Stock Watch: The highs and lows from 2014


Each week on, we’ll examine which players’ stocks and trends are rising and falling in the world of golf. This is the season-ending edition, looking at the 2014 golf year in its entirety.


Rory (+10%): Remember that pudgy lad with the moptop? He’s been transformed into the ripped badass who pummeled courses with his aerial assault and put the golf world in a full nelson.

Lydia Ko (+9%): How dispiriting it must be for the LPGA elite, losing to a 17-year-old kid who over the next few years will only get bigger, stronger and better. Godspeed.

Rickie (+8%): Until this year he was known mostly for his wild hair, motocross background and flashy outfits. Now, he’s recognized as the third player in history to post top 5s in all four majors in the same season, though he’s the only one without a W. He can’t take a back seat to Rory forever ... right?

LPGA (+7%): Stacy Lewis swept the season-ending awards, Lydia Ko won the year-long race, Michelle Wie captured that elusive major and Cheyenne Woods earned her tour card. So, Mike Whan, about that encore ...

P-Reed (+6%): He’s bold, brash and, best of all, better than a lot of PGA Tour players. Not quite top 5, but he’ll get there sooner than later.

Jordan Spieth (+5%): At 21, the kid had almost become underappreciated before this torrid run around the globe. Seriously, folks: Tiger reached three pro wins only four months faster. Monster things are ahead.

Good Bubba (+4%): More than just a brainless basher, Watson won three times on three decidedly different courses. Assuming he’s still motivated, he could be a factor at Augusta for the next, oh, 15 years.

BillyHo (+3%): His late-season surge wasn’t enough to save the U.S. Ryder Cup team, for which he should be grateful. Just imagine Horschel watching that disaster while sitting on his couch made from stacks of dollar bills.

R&A (+2%): Hey, welcome to the 21s ... nah, 20th century!

Martin Kaymer (+1%): It’s easy to forget just how impressive he was in May and June. He won more big-time titles in six weeks than some accomplished players do over an entire career.

Stock Watch: Who will rise and fall in 2015?


Adam Scott’s reign at No. 1 (-1%): And oh, what a glorious 11 weeks they were. Thanks to Rory and Co., it’s possible, maybe even probable, that Scott never reaches that pinnacle again.

Sneds (-2%): During last year’s FedEx Cup playoffs, one of the best putters on the planet was ranked No. 7 in the world. Now, he’s dropped outside the top 50, after a miserable year in which he changed instructors and hit it all over the map.

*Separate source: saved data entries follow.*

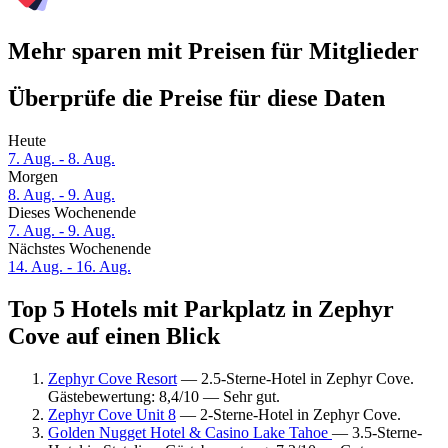
Mehr sparen mit Preisen für Mitglieder
Überprüfe die Preise für diese Daten
Heute
7. Aug. - 8. Aug.
Morgen
8. Aug. - 9. Aug.
Dieses Wochenende
7. Aug. - 9. Aug.
Nächstes Wochenende
14. Aug. - 16. Aug.
Top 5 Hotels mit Parkplatz in Zephyr
Cove auf einen Blick
Zephyr Cove Resort
— 2.5-Sterne-Hotel in Zephyr Cove.
Gästebewertung: 8,4/10 — Sehr gut.
Zephyr Cove Unit 8
— 2-Sterne-Hotel in Zephyr Cove.
Golden Nugget Hotel & Casino Lake Tahoe
— 3.5-Sterne-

He’ll be back. We think.

Social media (-3%): Geez, who is advising these guys, Steve Elkington? The year was chock-full of foot-in-mouth moments, and we were more than happy to document each and every one of them.

Bad Bubba (-4%): By now the fans’ battle lines are clearly drawn: You either think the guy is a titanium-denting, ball-shaping, crowd-pleasing magician, or you think he’s a foolish, petulant phony who takes pleasure in berating his caddie. That he’s probably a little bit of both makes him one of the game’s most fascinating characters.

Old Guard (-5%): Tiger got hurt. Phil’s play was uninspired. Steve Stricker all but disappeared. And Jim Furyk continued to find ways to lose with 54-hole leads. Sorry, aging warriors, but battling the Rorys, Rickies and Jordans of the world sure won’t be getting any easier, either.

Dustin Johnson (-6%): Depending on which side you believe, the immensely talented but maddeningly immature star either got popped for a third drug test or took a voluntary leave of absence. Either way, he squandered what was shaping up to be a career year, with a win, two runners-up and $4.2 million in earnings. Speaking of which ...

PGA Tour (-7%): The Tour thinks not disclosing player discipline protects sponsors and fans from learning that its players are indeed fallible. Really, though, the antiquated stance forces everyone involved to perpetuate lies. P.R. blundering at its finest.

Team USA (-8%): Look, the Americans were always going to lose at Gleneagles – Europe was loaded. But the U.S. team didn’t just lose in a rout. It also undermined the captain and then blew up the system to create a hilariously unnecessary task force, which was just about the most American thing ever.

Tom Watson (-9%): His legacy isn’t tarnished forever, of course, but the 65-year-old’s ill-fated reign as U.S. Ryder Cup captain will go down as arguably the worst ever. Everyone figured his tough-guy act wouldn’t fly with coddled millionaires. Fortunately for us media types, it was even worse than anticipated.

Ted Bishop (-10%): The self-styled maverick did a lot of good, but in short order his Watson experiment went up in flames, as did his tenure as PGA president, after hitting publish on a sexist tweet directed at Ian Poulter. There’s a reason no one can recall the 37 PGA presidents who preceded him, but until the bitter end Bishop loved the platform, the celebrity and the spotlight. No more.